Volleyball a family affair for Hegerles

Jamestown, N.D. - On Sunday night, Jon and Sara Hegerle were on the couch with their oldest daughter Josie and two youngest daughters Grace and Edie, watching film of volleyball matches.

It’s not all volleyball all the time for this family, but it’s close. Jon is the head coach for the University of Jamestown volleyball team, Sara is the head coach for the Jamestown High School volleyball team and Josie is the North Dakota West Region high school volleyball player of the year.

Sara, Josie and the rest of the Jamestown team will play an opening round match today in the Class A state tournament at Minot.

“Just another night at the Hegerle house,” Sara joked. “Well, we’re probably dorks, but it’s always kind of been that way.”

Josie doesn’t remember things any other way.

“I grew up with a ball in my hand,” she said. “I wouldn’t have wanted it any other way. Volleyball is a big part of our family’s life. It always has been.”

The formula has worked quite nicely, whether the colors are blue and white or orange and black.

Sara has piloted the Blue Jays to consecutive state tournaments for the first time in school history.

Jon has a 119-52 record in five years leading the Jimmies.

Josie, who has amassed 818 assists, 130 kills, 47 blocks and 36 aces this season, has one last weekend playing for her mom, then will head off for college, although that is unlikely to be in Jamestown.

“It’s tough having your mom, or your dad for that matter, as your coach,” Sara said. “You have to try and separate it out to some degree, so there’s a fine line you try to walk.

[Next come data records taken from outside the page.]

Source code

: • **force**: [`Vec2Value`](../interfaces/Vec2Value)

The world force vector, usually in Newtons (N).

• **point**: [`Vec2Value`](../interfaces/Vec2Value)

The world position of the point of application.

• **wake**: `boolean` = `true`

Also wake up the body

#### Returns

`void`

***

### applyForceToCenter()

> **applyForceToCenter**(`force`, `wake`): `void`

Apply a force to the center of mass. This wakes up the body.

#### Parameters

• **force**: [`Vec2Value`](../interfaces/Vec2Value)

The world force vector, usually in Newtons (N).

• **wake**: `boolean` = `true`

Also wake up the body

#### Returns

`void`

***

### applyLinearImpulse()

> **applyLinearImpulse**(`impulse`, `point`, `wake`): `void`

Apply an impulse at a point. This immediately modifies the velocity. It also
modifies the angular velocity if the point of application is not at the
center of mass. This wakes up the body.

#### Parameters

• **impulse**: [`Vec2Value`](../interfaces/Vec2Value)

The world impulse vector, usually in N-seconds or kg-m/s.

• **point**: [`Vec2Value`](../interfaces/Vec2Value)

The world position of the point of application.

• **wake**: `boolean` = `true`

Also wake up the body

“That’s not to say we haven’t enjoyed it, because we have. But we’ll enjoy it when it ends, too.”

Having a parent as a coach isn’t a big deal because it’s always been that way, Josie said.

“Maybe it means there’s higher expectations, but I’d want to do well no matter who my coach is,” Josie said. “I guess the difference is when we go home my coach is going to be there.”

There is a balance to strike, and they try to separate it as much as possible.

“There are times where Josie needs a parent and not a coach. She’s a pretty well-adjusted kid, but it doesn’t need to be – and it shouldn’t always be – about volleyball,” Jon said. “You have to be able to keep things in some perspective and we work on doing that.”

Occasionally, that means they agree to disagree in certain situations.

“We talk about things and sometimes they might disagree more with each other than I would with them, but we all want the same thing and that’s what’s best for the team,” Josie said. “We always come to agree on that.”